NodeJS async_hooks API与CLS（Continuation-local-storage）

发表于 2019-08-25 更新于 2019-09-16 分类于技术 Disqus：本文字数： 9.9k 阅读时长 ≈ 16 分钟

async_hooks

async_hooks是nodejs在8.2.1后引入的特性，目前仍然是Experimental状态。它被用来追踪NodeJS中异步资源的生命周期。

在async_hooks特性加入之前，想要了解异步调用上下文或追踪异步调用逻辑是件比较困难的事情:

最早在v0.11中有实现AsyncListener，但在v0.12时被移除
在Node6和7时，有非官方的AsyncWrap实现，指定回调函数监听异步资源的创建、调用前、调用后时机

async_hooks友好地解决了异步资源创建、调用的追踪问题：

异步资源代表一个关联了回调的对象，回调可能被调用1次或多次，比如net.createServer()里的connect事件或fs.open()。
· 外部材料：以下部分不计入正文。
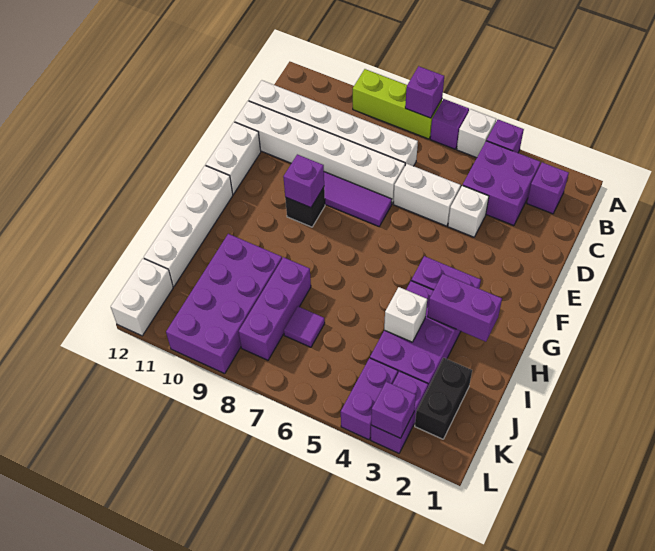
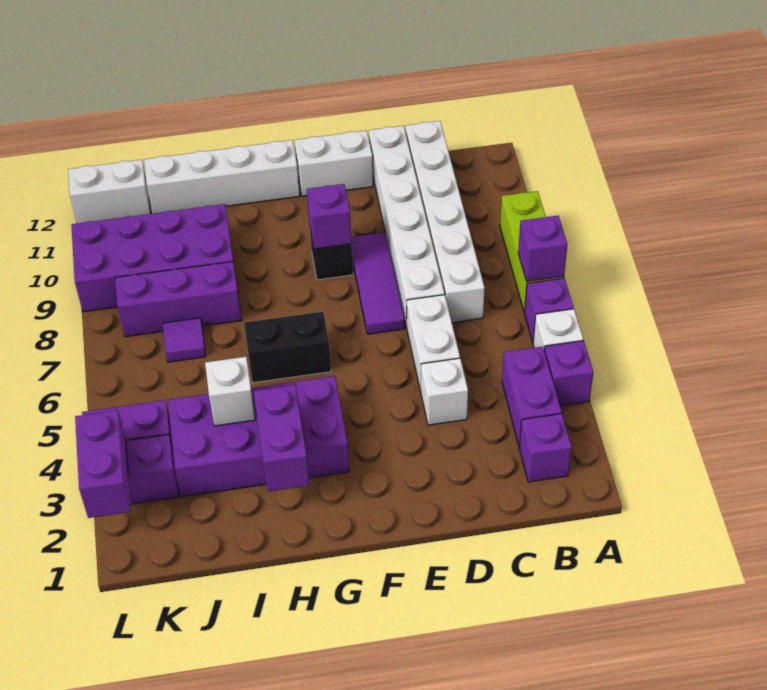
purple 2x2 brick [463,141,540,226] -> purple 1x2 brick [502,347,562,447]
black 1x2 brick [415,358,472,439] -> black 1x2 brick moved to [244,312,331,383]
purple 1x1 brick [371,382,416,438] -> purple 1x2 brick [75,410,131,518]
AsyncHook不区分这些场景，统一视作异步资源
每一个异步上下文都有一个关联的id，即asyncId。asyncId是从1开始递增的，同一个async上下文中的id相同（在未enable async hook时，promise执行不会被分配asyncId）。executionAsyncId()可以获取当前异步上下文的asyncId，triggerAsyncId()获取触发当前异步上下文的异步上下文。借助asynId和triggerAsyncId可以追踪异步的调用关系和链路。
async_hooks.createHook()函数可以注册异步资源生命周期中init/before/after/destroy/promiseResolve事件的监听函数

const async_hooks = require('async_hooks')
// ID of the current execution context
const eid = async_hooks.executionAsyncId()
// ID of the handle responsible for triggering the callback of the
// current execution scope to call
const tid = async_hooks.triggerAsyncId()
const asyncHook = async_hooks.createHook({
    // called during object construction
    init: function (asyncId, type, triggerAsyncId, resource) { },
    // called just before the resource's callback is called
    before: function (asyncId) { },
    // called just after the resource's callback has finished
    after: function (asyncId) { },
    // called when an AsyncWrap instance is destroyed
    destroy: function (asyncId) { },
    // called only for promise resources, when the `resolve`
    // function passed to the `Promise` constructor is invoked
    promiseResolve: function (asyncId) { }
})
// starts listening for async events
asyncHook.enable()
// stops listening for new async events
asyncHook.disable()

executionAsyncId和triggerAsyncId

调用executionAsyncId和triggerAsyncId函数获取当前异步上下文的asyncId和triggerAsyncId。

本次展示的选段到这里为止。